Organizing Multiple Divestitures with AutoClassification

Case Study


International Pharmaceutical Company sorts through massive divestiture content for relevance, importance and sensitivity


Valora was engaged by a large, multi-national pharmaceutical company seeking a sophisticated file analysis solution to help sort through thousands of boxes of books and records, as well as volumes of scanned and electronic data, in preparation for several critical strategic divestitures. Having grown mainly by acquisitions and mergers, the client had multiple content storage locations across North America, South America, Europe, and Asia, all with thousands of paper records to be sorted and analyzed for classification, retention and sensitivity, so that their contents may ultimately be appropriately allocated across post-divestiture parties.

Solutions Applied:


Document Analytics

OCR & Text Extraction


Products Used:





Download the PDF


Because this involved multiple divestitures, the client was focused on determining what exactly the documents were, their relevance to specific topics, whether they contained sensitive information such as trade secrets, and how they should be treated prior to production to the to-be-divested parties.

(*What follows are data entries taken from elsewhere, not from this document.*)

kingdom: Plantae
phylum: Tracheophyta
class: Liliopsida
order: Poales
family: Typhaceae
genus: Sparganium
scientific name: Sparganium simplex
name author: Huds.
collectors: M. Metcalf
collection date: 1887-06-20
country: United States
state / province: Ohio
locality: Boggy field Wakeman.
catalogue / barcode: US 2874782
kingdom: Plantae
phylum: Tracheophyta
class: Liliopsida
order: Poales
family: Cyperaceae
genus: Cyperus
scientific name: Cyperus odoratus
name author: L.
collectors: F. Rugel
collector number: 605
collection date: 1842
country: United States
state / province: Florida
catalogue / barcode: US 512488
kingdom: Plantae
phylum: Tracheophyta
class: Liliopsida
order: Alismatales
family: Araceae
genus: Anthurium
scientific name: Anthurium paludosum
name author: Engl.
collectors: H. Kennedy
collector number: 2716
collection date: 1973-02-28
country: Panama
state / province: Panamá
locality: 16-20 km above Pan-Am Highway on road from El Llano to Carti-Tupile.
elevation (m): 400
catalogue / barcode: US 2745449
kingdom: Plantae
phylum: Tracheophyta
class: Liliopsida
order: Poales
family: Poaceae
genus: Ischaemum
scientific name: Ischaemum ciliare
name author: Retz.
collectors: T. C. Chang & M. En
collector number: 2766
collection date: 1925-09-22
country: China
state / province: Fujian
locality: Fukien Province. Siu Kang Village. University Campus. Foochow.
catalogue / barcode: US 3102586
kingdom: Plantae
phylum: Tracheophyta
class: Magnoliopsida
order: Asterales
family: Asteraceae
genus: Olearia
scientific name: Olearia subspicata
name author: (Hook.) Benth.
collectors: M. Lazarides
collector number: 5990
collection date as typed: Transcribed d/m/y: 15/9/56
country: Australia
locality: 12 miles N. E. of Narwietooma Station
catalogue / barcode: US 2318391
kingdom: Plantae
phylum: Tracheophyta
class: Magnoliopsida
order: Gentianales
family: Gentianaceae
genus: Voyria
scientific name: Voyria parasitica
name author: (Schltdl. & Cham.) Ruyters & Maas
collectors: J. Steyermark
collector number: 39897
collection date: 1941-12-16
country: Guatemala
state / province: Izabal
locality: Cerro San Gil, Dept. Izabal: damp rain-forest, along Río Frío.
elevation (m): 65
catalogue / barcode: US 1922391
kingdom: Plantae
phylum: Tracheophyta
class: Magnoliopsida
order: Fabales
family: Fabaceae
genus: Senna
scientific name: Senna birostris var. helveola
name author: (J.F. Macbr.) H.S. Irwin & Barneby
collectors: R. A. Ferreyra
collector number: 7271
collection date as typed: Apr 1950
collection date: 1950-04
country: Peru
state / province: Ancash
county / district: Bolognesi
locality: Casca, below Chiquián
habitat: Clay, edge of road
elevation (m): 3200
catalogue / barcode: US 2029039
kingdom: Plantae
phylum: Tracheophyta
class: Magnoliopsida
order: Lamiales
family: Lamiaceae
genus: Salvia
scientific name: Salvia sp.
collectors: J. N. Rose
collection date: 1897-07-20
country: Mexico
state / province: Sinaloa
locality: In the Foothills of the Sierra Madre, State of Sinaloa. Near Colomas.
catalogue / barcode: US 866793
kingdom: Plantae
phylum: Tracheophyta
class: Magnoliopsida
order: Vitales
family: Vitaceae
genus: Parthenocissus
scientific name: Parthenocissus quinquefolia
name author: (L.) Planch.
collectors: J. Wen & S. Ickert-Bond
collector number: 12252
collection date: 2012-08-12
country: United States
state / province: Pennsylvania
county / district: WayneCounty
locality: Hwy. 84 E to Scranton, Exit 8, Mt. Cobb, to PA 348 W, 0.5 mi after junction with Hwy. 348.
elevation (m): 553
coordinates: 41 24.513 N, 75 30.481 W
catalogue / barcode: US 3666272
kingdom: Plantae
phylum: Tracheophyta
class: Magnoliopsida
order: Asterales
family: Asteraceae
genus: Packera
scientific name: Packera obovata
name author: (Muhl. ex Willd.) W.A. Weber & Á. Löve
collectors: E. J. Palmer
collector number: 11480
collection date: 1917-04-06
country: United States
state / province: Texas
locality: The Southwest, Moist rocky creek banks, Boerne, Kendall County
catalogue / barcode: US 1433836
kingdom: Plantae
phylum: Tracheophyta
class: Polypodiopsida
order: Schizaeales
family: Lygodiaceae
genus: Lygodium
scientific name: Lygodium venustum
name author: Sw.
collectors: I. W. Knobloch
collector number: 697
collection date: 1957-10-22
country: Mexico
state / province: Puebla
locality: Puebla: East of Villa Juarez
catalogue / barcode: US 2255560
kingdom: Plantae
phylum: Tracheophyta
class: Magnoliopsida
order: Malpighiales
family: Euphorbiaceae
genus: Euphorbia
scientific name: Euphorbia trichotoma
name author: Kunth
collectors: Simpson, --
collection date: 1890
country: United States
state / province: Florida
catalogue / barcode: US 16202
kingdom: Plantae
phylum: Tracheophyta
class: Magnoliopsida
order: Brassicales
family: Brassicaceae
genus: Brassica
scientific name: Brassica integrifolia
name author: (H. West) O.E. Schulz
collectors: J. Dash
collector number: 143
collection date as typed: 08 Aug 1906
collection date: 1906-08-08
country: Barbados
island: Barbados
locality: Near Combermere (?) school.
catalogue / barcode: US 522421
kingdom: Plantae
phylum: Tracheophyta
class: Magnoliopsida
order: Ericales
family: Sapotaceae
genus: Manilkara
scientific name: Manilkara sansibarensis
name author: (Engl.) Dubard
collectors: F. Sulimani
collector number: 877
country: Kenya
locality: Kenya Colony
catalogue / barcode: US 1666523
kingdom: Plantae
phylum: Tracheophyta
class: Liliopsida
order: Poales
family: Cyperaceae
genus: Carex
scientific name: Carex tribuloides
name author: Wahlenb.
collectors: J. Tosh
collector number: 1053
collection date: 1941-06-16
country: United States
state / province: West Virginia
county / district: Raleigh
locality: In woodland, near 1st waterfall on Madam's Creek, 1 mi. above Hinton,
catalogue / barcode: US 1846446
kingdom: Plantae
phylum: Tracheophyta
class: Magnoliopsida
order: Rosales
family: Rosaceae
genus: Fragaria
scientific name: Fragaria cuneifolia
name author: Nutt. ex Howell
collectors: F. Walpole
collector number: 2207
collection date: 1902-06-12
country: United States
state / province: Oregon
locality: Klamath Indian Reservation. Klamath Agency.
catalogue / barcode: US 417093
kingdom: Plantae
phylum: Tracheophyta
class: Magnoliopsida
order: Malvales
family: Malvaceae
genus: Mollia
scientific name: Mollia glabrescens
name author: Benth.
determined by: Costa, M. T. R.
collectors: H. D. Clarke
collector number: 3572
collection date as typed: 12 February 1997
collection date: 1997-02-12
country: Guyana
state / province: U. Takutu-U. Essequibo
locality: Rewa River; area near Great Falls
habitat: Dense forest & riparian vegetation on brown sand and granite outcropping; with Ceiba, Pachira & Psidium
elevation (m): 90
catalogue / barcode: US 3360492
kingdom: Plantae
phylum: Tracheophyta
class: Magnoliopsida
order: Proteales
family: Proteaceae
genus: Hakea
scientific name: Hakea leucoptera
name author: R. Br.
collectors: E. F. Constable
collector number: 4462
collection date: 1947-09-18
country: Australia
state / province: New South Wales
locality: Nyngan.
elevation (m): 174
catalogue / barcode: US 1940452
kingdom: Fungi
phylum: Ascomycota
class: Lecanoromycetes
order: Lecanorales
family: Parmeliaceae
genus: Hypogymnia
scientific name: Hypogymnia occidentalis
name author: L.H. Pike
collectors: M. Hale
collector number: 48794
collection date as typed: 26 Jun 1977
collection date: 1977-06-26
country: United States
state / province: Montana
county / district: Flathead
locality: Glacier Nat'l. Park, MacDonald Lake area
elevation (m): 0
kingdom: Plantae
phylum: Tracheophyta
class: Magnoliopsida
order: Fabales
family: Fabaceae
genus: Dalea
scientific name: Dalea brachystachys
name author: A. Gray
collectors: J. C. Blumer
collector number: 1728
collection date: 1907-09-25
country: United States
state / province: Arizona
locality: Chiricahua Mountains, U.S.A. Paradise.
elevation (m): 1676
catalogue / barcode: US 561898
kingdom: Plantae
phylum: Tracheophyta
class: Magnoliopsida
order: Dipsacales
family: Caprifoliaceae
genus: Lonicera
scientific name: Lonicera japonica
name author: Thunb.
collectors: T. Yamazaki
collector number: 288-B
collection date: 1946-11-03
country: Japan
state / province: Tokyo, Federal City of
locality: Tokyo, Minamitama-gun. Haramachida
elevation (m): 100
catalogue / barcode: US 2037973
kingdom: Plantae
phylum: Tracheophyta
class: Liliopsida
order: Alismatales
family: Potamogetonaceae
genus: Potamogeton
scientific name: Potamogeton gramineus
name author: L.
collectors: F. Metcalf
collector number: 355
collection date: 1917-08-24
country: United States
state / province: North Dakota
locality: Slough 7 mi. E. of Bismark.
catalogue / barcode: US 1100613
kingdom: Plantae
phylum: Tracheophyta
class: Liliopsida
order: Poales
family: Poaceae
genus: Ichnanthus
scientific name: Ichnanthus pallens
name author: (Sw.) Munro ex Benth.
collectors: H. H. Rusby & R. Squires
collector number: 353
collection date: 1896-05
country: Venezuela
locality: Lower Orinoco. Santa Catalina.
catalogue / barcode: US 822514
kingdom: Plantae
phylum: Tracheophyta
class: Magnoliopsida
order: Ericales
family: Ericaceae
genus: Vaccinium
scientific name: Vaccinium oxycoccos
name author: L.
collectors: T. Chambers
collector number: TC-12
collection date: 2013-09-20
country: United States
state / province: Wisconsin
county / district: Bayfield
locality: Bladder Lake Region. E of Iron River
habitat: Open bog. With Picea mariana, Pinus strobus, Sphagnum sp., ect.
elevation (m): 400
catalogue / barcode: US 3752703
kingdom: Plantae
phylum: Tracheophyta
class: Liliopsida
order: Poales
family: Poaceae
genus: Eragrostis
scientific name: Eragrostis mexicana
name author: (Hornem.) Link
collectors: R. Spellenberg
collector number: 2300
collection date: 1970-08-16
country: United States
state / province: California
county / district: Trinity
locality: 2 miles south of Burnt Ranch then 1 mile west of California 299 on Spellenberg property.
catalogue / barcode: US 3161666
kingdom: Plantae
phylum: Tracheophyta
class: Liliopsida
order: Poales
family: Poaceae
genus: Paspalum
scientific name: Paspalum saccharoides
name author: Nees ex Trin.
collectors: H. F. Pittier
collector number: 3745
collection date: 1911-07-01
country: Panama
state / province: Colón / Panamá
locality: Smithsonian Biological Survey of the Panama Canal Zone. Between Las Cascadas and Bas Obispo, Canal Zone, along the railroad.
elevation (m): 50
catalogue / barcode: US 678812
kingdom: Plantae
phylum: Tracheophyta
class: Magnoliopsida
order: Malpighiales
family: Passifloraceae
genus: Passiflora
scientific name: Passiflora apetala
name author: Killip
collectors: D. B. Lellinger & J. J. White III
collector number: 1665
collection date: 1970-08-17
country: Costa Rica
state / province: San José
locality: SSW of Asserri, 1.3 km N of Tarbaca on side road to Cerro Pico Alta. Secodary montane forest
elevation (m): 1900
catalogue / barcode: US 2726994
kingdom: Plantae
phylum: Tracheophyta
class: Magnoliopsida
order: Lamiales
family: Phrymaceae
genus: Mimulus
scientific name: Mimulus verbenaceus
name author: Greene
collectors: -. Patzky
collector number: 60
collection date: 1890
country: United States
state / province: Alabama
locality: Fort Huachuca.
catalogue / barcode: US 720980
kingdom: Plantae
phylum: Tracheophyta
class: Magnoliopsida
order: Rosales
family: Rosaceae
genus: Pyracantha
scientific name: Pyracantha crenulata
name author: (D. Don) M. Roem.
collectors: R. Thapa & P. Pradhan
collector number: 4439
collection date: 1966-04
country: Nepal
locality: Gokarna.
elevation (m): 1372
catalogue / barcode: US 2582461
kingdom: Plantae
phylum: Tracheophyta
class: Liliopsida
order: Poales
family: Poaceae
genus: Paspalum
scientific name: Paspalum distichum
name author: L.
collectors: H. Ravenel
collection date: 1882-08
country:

Further complicating the efforts, this client is analyzing content at two levels at once: box-level data and file-level data. First, boxes are analyzed to see if they potentially contain relevant content. Once determined, relevant boxes are further broken down into unit documents (unitization) for a more thorough analysis of applicability, sensitivity/threat and overall classification needs.  


It was clear that this large, multi-step effort would have to support multiple uses within these immediate divestitures and well beyond. First, the team on the ground in each storage location took inventory of the thousands of boxes and what type of content was present in each box. The resulting box indices were then analyzed by Valora’s PowerHouse AutoClassification software to determine content relevance, selection for further processing (scanning, OCR, unitization, classification, and redactions or other special treatments). Unit files were then tagged by PowerHouse’s automated Rules Engine for which content should be produced, kept, or both, post-divestiture. A simultaneous analysis of file-level contents was also utilized to tag content for basic metadata fields, as well as retention, sensitivity and relevance to various production and divestiture requests.

Ultimately, all relevant content was uploaded to PowerHouse for full metadata tagging and analysis, as well as ongoing use as a System of Record, with all data viewable in the Valora BlackCat data visualization platform.


Seeing immediate success on the first two divestitures of many planned, the Client has chosen to expand this process out to all divestitures going forward. Furthermore, the Client is now piloting use of the process for acquisitions, where new content is arriving at the organization and requiring similar analyses, storage, management and governance.

Serving as System of Record, Valora’s PowerHouse and BlackCat will continue to manage ongoing litigation data requests & productions, acquisitions & divestitures, and general information response/retrieval requests from all over the company worldwide.